Insgesamt zu wenig Feuer im Schalker Spiel
Auch nach der Pause erhöhte Schalke weder Druck noch Tempo. Trotzdem hätte in der 57. Minute der Ausgleich fallen können: Raffael bediente Draxler, doch der traf den Ball nicht richtig und schoss weiter über das Gehäuse.
Die Folge der Schalker Lethargie: Das 0:2 in der 58. Minute. Michal Kadlec schlug einen Freistoß aus dem Halbfeld lang in den Strafraum, und plötzlich lag der Ball im Netz. Es sah zunächst so aus, als sei er an Freund und Feind vorbei direkt ins Tor geflogen, doch Stefan Kießling hatte ihm offenbar noch die entscheidende Richtung gegeben.

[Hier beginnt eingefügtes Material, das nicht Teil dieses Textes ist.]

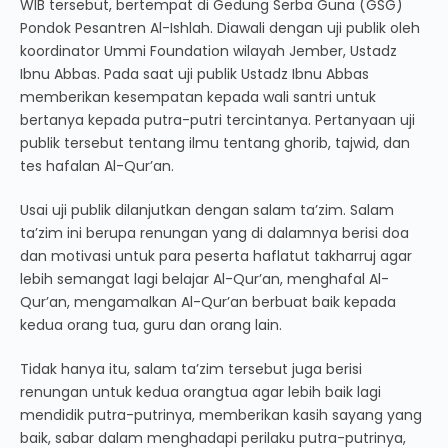
WIB tersebut, bertempat di Gedung Serba Guna (GSG)
Pondok Pesantren Al-Ishlah. Diawali dengan uji publik oleh
koordinator Ummi Foundation wilayah Jember, Ustadz
Ibnu Abbas. Pada saat uji publik Ustadz Ibnu Abbas
memberikan kesempatan kepada wali santri untuk
bertanya kepada putra-putri tercintanya. Pertanyaan uji
publik tersebut tentang ilmu tentang ghorib, tajwid, dan
tes hafalan Al-Qur’an.
Usai uji publik dilanjutkan dengan salam ta’zim. Salam
ta’zim ini berupa renungan yang di dalamnya berisi doa
dan motivasi untuk para peserta haflatut takharruj agar
lebih semangat lagi belajar Al-Qur’an, menghafal Al-
Qur’an, mengamalkan Al-Qur’an berbuat baik kepada
kedua orang tua, guru dan orang lain.
Tidak hanya itu, salam ta’zim tersebut juga berisi
renungan untuk kedua orangtua agar lebih baik lagi
mendidik putra-putrinya, memberikan kasih sayang yang
baik, sabar dalam menghadapi perilaku putra-putrinya,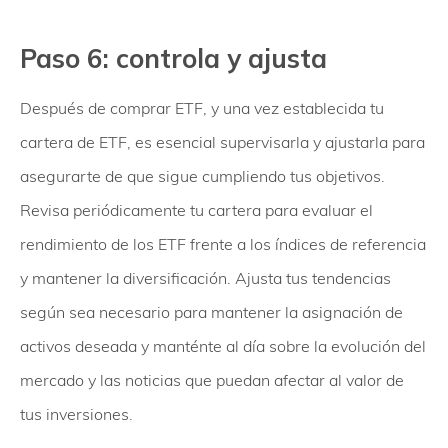
Paso 6: controla y ajusta
Después de comprar ETF, y una vez establecida tu
cartera de ETF, es esencial supervisarla y ajustarla para
asegurarte de que sigue cumpliendo tus objetivos.
Revisa periódicamente tu cartera para evaluar el
rendimiento de los ETF frente a los índices de referencia
y mantener la diversificación. Ajusta tus tendencias
según sea necesario para mantener la asignación de
activos deseada y manténte al día sobre la evolución del
mercado y las noticias que puedan afectar al valor de
tus inversiones.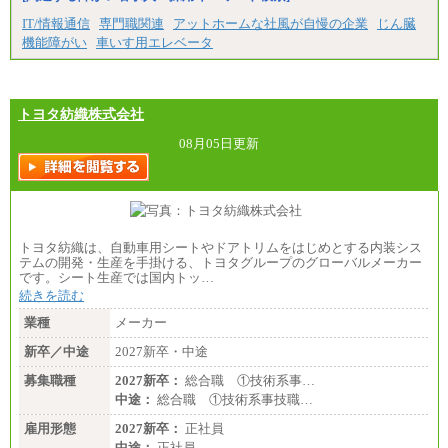
※経験・能力を考慮し、当社規定により決定いたし
IT/情報通信
専門職関連
アットホームな社風が自慢の企業
じん臓
ます。
機能障がい
車いす用エレベータ
トヨタ紡織株式会社
08月05日更新
トヨタ紡織は、自動車用シートやドアトリムをはじめとする内装シス
テムの開発・生産を手掛ける、トヨタグループのグローバルメーカー
です。シート生産では国内トッ…
続きを読む
業種
メーカー
新卒／中途
2027新卒・中途
募集職種
2027新卒：
総合職 ①技術系事…
中途：
総合職 ①技術系事技職…
雇用形態
2027新卒：
正社員
中途：
正社員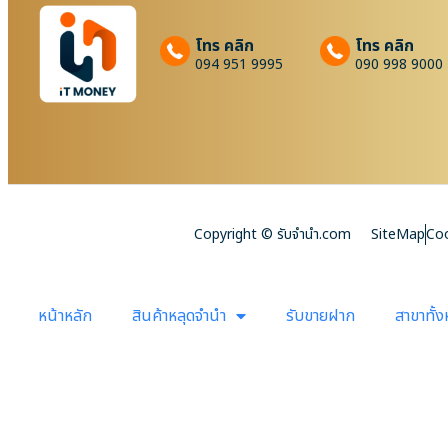
โทร คลิก
โทร คลิก
094 951 9995
090 998 9000
Copyright © รับจํานํา.com
SiteMap
Coo
หน้าหลัก
สินค้าหลุดจำนำ
รับขายฝาก
สาขาทั้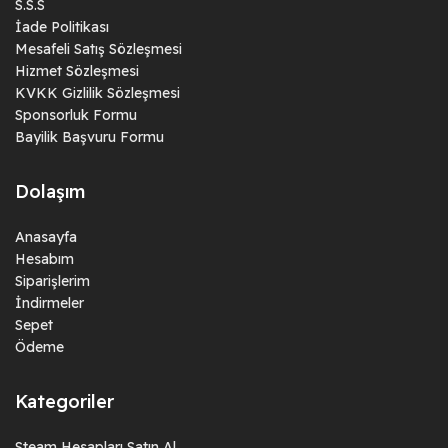
S.S.S
İade Politikası
Mesafeli Satış Sözleşmesi
Hizmet Sözleşmesi
KVKK Gizlilik Sözleşmesi
Sponsorluk Formu
Bayilik Başvuru Formu
Dolaşım
Anasayfa
Hesabım
Siparişlerim
İndirmeler
Sepet
Ödeme
Kategoriler
Steam Hesapları Satın Al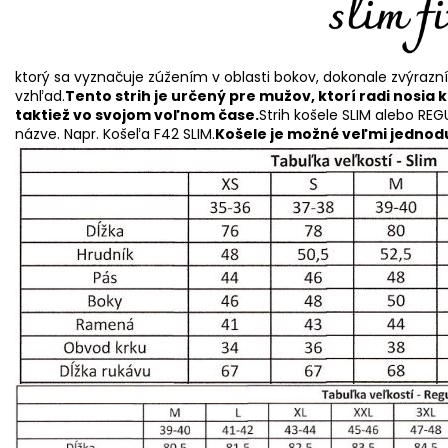
ktorý sa vyznačuje zúžením v oblasti bokov, dokonale zvýrazn
vzhľad.
Tento strih je určený pre mužov, ktorí radi nosia 
taktiež vo svojom voľnom čase.
Strih košele SLIM alebo REG
názve. Napr. Košeľa F42 SLIM.
Košele je možné veľmi jednodu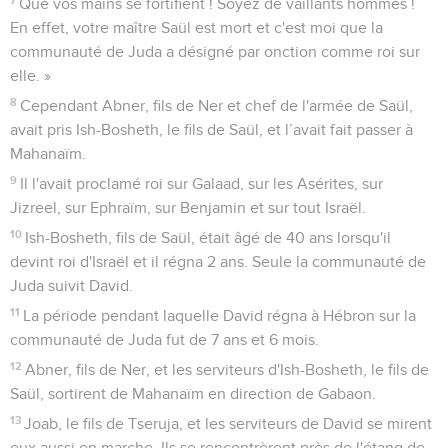
Que vos mains se fortifient ! Soyez de vaillants hommes !
En effet, votre maître Saül est mort et c'est moi que la
communauté de Juda a désigné par onction comme roi sur
elle. »
8
Cependant Abner, fils de Ner et chef de l'armée de Saül,
avait pris Ish-Bosheth, le fils de Saül, et l’avait fait passer à
Mahanaïm.
9
Il l'avait proclamé roi sur Galaad, sur les Asérites, sur
Jizreel, sur Ephraïm, sur Benjamin et sur tout Israël.
10
Ish-Bosheth, fils de Saül, était âgé de 40 ans lorsqu'il
devint roi d'Israël et il régna 2 ans. Seule la communauté de
Juda suivit David.
11
La période pendant laquelle David régna à Hébron sur la
communauté de Juda fut de 7 ans et 6 mois.
12
Abner, fils de Ner, et les serviteurs d'Ish-Bosheth, le fils de
Saül, sortirent de Mahanaïm en direction de Gabaon.
13
Joab, le fils de Tseruja, et les serviteurs de David se mirent
eux aussi en marche. Ils se rencontrèrent près de l'étang de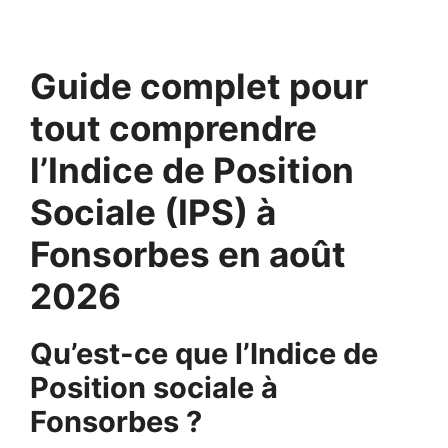
Guide complet pour
tout comprendre
l’Indice de Position
Sociale (IPS) à
Fonsorbes en août
2026
Qu’est-ce que l’Indice de
Position sociale à
Fonsorbes ?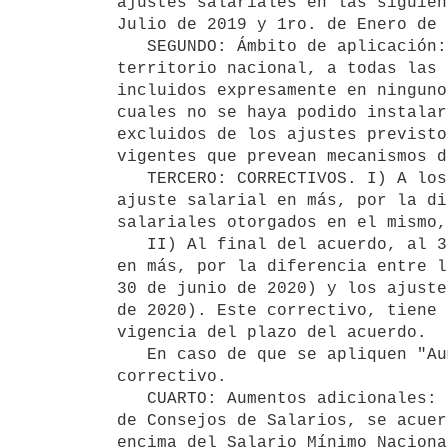
ajustes salariales en las siguien
Julio de 2019 y 1ro. de Enero de 
   SEGUNDO: Ámbito de aplicación: Las normas contenidas en el presente acuerdo serán de aplicación, en todo el 
territorio nacional, a todas las 
incluidos expresamente en ninguno
cuales no se haya podido instalar
excluidos de los ajustes previsto
vigentes que prevean mecanismos d
   TERCERO: CORRECTIVOS. I) A los 18 meses de vigencia del presente acuerdo, se aplicará, si corresponde, un 
ajuste salarial en más, por la di
salariales otorgados en el mismo,
   II) Al final del acuerdo, al 30 de junio de 2020, se aplicará, si corresponde un ajuste salarial adicional 
en más, por la diferencia entre l
30 de junio de 2020) y los ajuste
de 2020). Este correctivo, tiene 
vigencia del plazo del acuerdo.

   En caso de que se apliquen "Aumentos adicionales", los mismos no se tendrán en cuenta para el cálculo del 
correctivo.

   CUARTO: Aumentos adicionales: En aplicación de los lineamientos del Poder Ejecutivo para la presente Ronda 
de Consejos de Salarios, se acuer
encima del Salario Mínimo Naciona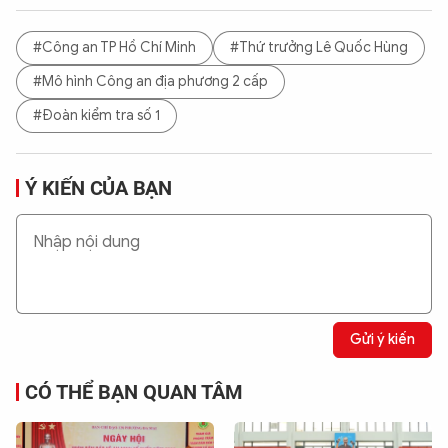
#Công an TP Hồ Chí Minh
#Thứ trưởng Lê Quốc Hùng
#Mô hình Công an địa phương 2 cấp
#Đoàn kiểm tra số 1
Ý KIẾN CỦA BẠN
Gửi ý kiến
CÓ THỂ BẠN QUAN TÂM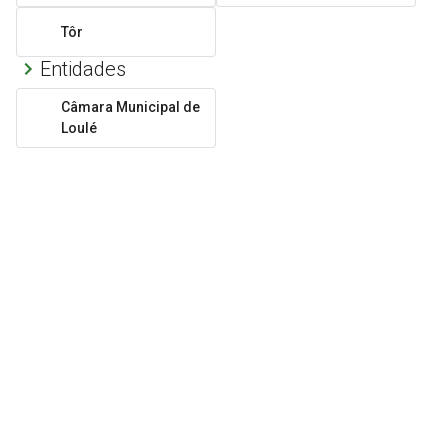
Tôr
Entidades
Câmara Municipal de
Loulé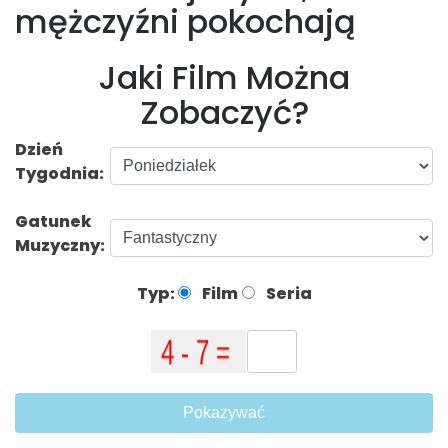
mężczyźni pokochają
Jaki Film Można
Zobaczyć?
Dzień
Tygodnia:
Gatunek
Muzyczny:
Typ:
Film
Seria
Pokazywać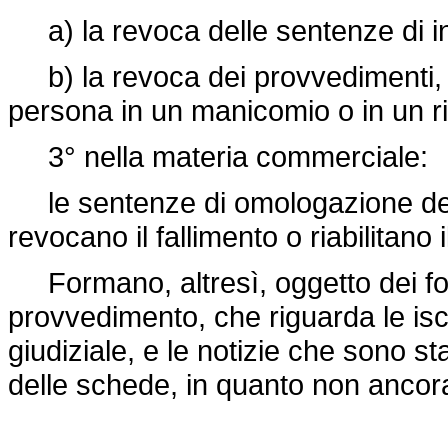
a) la revoca delle sentenze di int
b) la revoca dei provvedimenti, con
persona in un manicomio o in un ri
3° nella materia commerciale:
le sentenze di omologazione del
revocano il fallimento o riabilitano il 
Formano, altresì, oggetto dei fog
provvedimento, che riguarda le iscr
giudiziale, e le notizie che sono 
delle schede, in quanto non ancor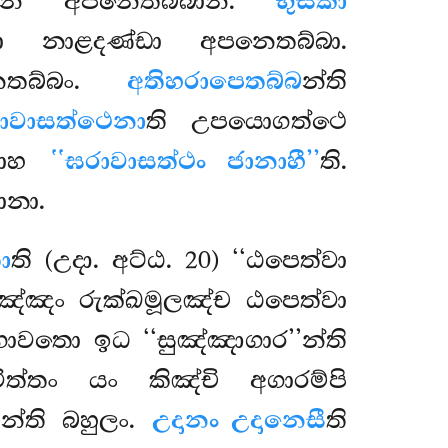
ානි අපනෙතබ්බානි.
භුසිකා
තා නාළදණ්ඩා අපනෙතබ්බා.
ෙතබ්බං.
අතිහරාපෙතබ්බ
න්ති
ාවාසත්ථෙනා
ති උපයොගත්ථෙ
නාහ
‘‘ඝරාවාසත්ථං ජානාහී’’
ති.
ානා.
ො
ති (උදා. අට්ඨ. 20) ‘‘ඨපෙත්වා
රඤ්ඤං රුක්ඛමූලඤ්ච ඨපෙත්වා
භාවතො ඉධ ‘‘සුඤ්ඤාගාර’’න්ති
්තං යං කිඤ්චි අගාරම්පි
ණ
න්ති බහුලං.
උදානං උදානෙසී
ති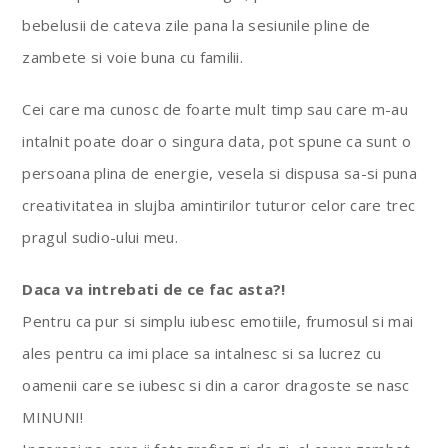
bebelusii de cateva zile pana la sesiunile pline de
zambete si voie buna cu familii.
Cei care ma cunosc de foarte mult timp sau care m-au
intalnit poate doar o singura data, pot spune ca sunt o
persoana plina de energie, vesela si dispusa sa-si puna
creativitatea in slujba amintirilor tuturor celor care trec
pragul sudio-ului meu.
Daca va intrebati de ce fac asta?!
Pentru ca pur si simplu iubesc emotiile, frumosul si mai
ales pentru ca imi place sa intalnesc si sa lucrez cu
oamenii care se iubesc si din a caror dragoste se nasc
MINUNI!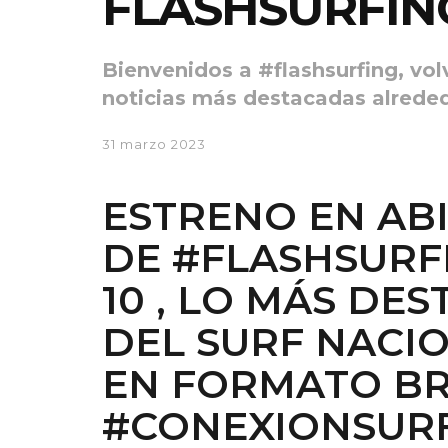
FLASHSURFING
Bienvenidos a #flashsurfing, v
noticias más destacadas alrede
31 marzo 2023
ESTRENO EN AB
DE
#FLASHSURF
10
, LO MÁS DE
DEL SURF NACI
EN FORMATO BR
#CONEXIONSURF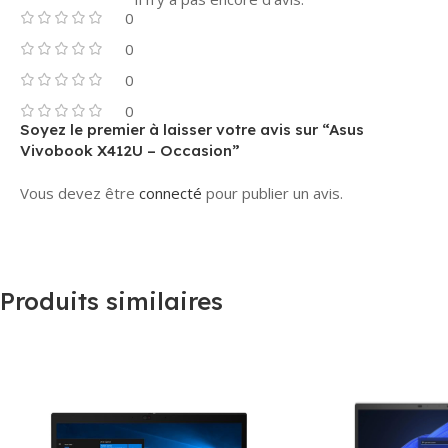
0
0
0
0
Soyez le premier à laisser votre avis sur “Asus
Vivobook X412U – Occasion”
Vous devez être
connecté
pour publier un avis.
Produits similaires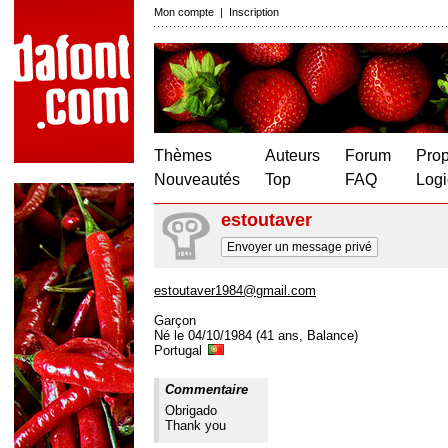
Mon compte
|
Inscription
Thèmes
Auteurs
Forum
Prop
Nouveautés
Top
FAQ
Logi
estoutaver
Envoyer un message privé
estoutaver1984@gmail.com
Garçon
Né le 04/10/1984 (41 ans, Balance)
Portugal
Commentaire
Obrigado
Thank you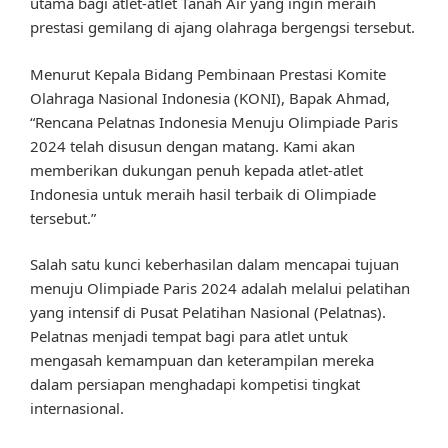
utama bagi atlet-atlet Tanah Air yang ingin meraih
prestasi gemilang di ajang olahraga bergengsi tersebut.
Menurut Kepala Bidang Pembinaan Prestasi Komite
Olahraga Nasional Indonesia (KONI), Bapak Ahmad,
“Rencana Pelatnas Indonesia Menuju Olimpiade Paris
2024 telah disusun dengan matang. Kami akan
memberikan dukungan penuh kepada atlet-atlet
Indonesia untuk meraih hasil terbaik di Olimpiade
tersebut.”
Salah satu kunci keberhasilan dalam mencapai tujuan
menuju Olimpiade Paris 2024 adalah melalui pelatihan
yang intensif di Pusat Pelatihan Nasional (Pelatnas).
Pelatnas menjadi tempat bagi para atlet untuk
mengasah kemampuan dan keterampilan mereka
dalam persiapan menghadapi kompetisi tingkat
internasional.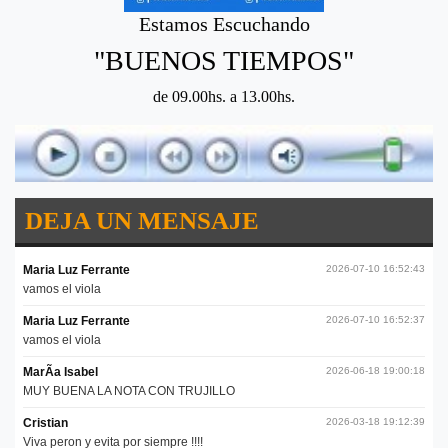
Estamos Escuchando
"BUENOS TIEMPOS"
de 09.00hs. a 13.00hs.
DEJA UN MENSAJE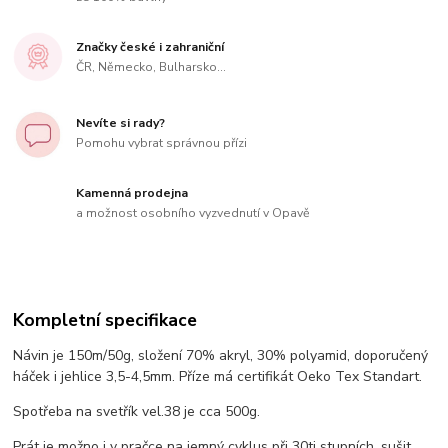
Značky české i zahraniční
ČR, Německo, Bulharsko...
Nevíte si rady?
Pomohu vybrat správnou přízi
Kamenná prodejna
a možnost osobního vyzvednutí v Opavě
Kompletní specifikace
Návin je 150m/50g, složení 70% akryl, 30% polyamid, doporučený
háček i jehlice 3,5-4,5mm. Příze má certifikát Oeko Tex Standart.
Spotřeba na svetřík vel.38 je cca 500g.
Prát je možno i v pračce na jemný cyklus při 30ti stupních, sušit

Die Schalker spielten in dieser Phase, als glaubten sie nicht, mit ihrer ersatzgeschwächten Formation gegen diesen Gegner etwas ausrichten zu können. Es fehlte zu oft die Inspiration, auch technisch starke Fußballer wie Julian Draxler und Raffael konnten das Schalker Spiel zu selten lenken. Es war insgesamt zu wenig Feuer im Spiel der Königsblauen.
Joker Pukki ebnete in heißer Schlussphase den Weg zum Ausgleich
Bis zur Schlussphase. Die hatte es dann in sich.
In der 66. Minute versuchte es Trainer Jens Keller mit einem Doppelwechsel. Er brachte Teemu Pukki für Ciprian Marica, außerdem durfte nun auch Christian Fuchs ran, Christoph Moritz musste das Feld verlassen. Der Wechsel vorne in der Spitze war ein wirkungsvoller: Während Marica nicht so auftrat, als wolle er sich für einen neuen Vertrag empfehlen, erzielte Teemu Pukki schon vier Minuten nach seiner Einwechslung den Anschlusstreffer: Der ansonsten wie schon in Bremen formschwache Michel Bastos schoss in seiner besten Szene kraftvoll aufs Tor, Leno ließ den Ball nach vorne abprallen, und der Finne staubte dankbar und clever ab.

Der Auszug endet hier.